Tasty Tangerine
I love my iPod. I've had several. The one I treasure most at the moment is my iPod Nano (first-gen), because it's the one that works with the nike+iPod system. (mine is actually an ASICS+iPod system, but that's another story. Moral of the story, don't be afraid of a seam ripper, and don't be afraid to hack your footwear).
This hasn't really revolutionized the way that I run (you put one foot in front of the other... repeat until done), but it has certainly changed it. Having access to my pace, how long I've run, and the distance is really useful and motivating - is my pace better than it was last time I hit this part of my run? Am I going to get home faster than the last time I did this run? It's kind of replaced my heart rate monitor, and it doesn't chafe.
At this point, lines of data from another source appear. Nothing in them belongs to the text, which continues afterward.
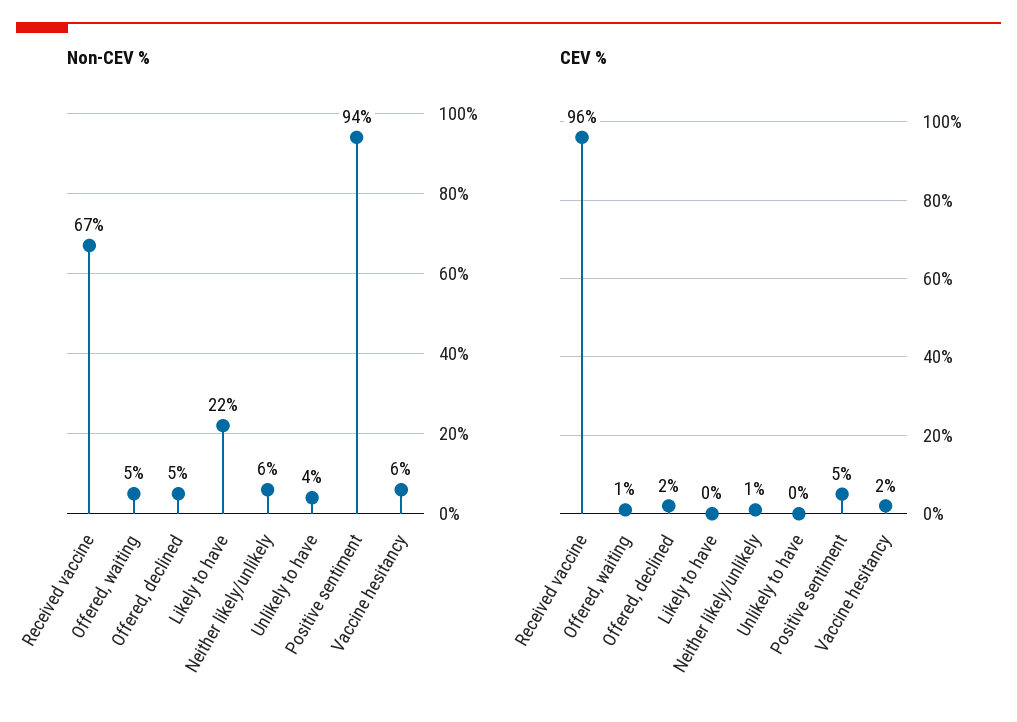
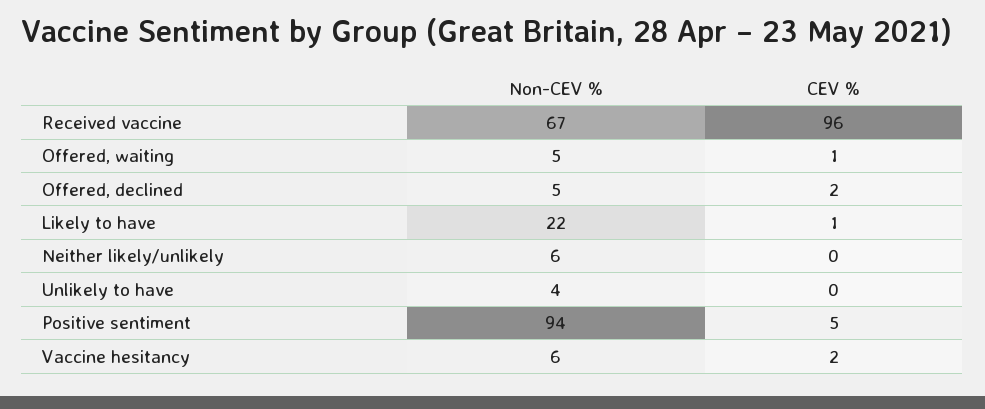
  {
    "Non-CEV %": {
      "Received vaccine": 67,
      "Offered, waiting": 5,
      "Offered, declined": 5,
      "Likely to have": 22,
      "Neither likely/unlikely": 6,
      "Unlikely to have": 4,
      "Positive sentiment": 94,
      "Vaccine hesitancy": 6
    },
    "CEV %": {
      "Received vaccine": 96,
      "Offered, waiting": 1,
      "Offered, declined": 2,
-     "Likely to have": 0,
+     "Likely to have": 1,
-     "Neither likely/unlikely": 1,
+     "Neither likely/unlikely": 0,
      "Unlikely to have": 0,
      "Positive sentiment": 5,
      "Vaccine hesitancy": 2
    }
  }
One of the problems has been figuring out which songs are good for running. This is harder than you'd think; it's easy to think of a bunch of songs that are at a good pace and strong beat, but they get tedious after awhile. I need a lot of variety in my playlists. I'd been thinking of writing an app that could analyze my MP3s to calculate beat-per-minute stats, and then build playlists off of that.
Someone beat me to it, and did it better than I would have been able to.
Tangerine is a very iTunes-like app with two purposes in life:
- Calculate BPM stats for your music library (only non-DRM files, unfortunately), and
- Generate playlists with songs that match a given BPM shape over the course of the playlist.
This thing is full of tasty goodness for making playlists for running or otherwise working out. Say you're going to go out and do a 10 mile run, which for me means about an hour and 45 minutes. You fire up Tangerine, tell it you want to make a new playlist that's an hour and 45 minutes long, choose the tempo shape you want (there are four selections), define the BPM range for the songs, and then save the playlist. Tweak it in iTunes afterwards, and then... Sync and go.
It can save the BPM numbers to your MP3s directly, or it can keep them in a separate database if you prefer. Of course, if they're in a separate database, then iTunes doesn't know how to get at them.
Highly recommended. Autumn & Bill, go get it!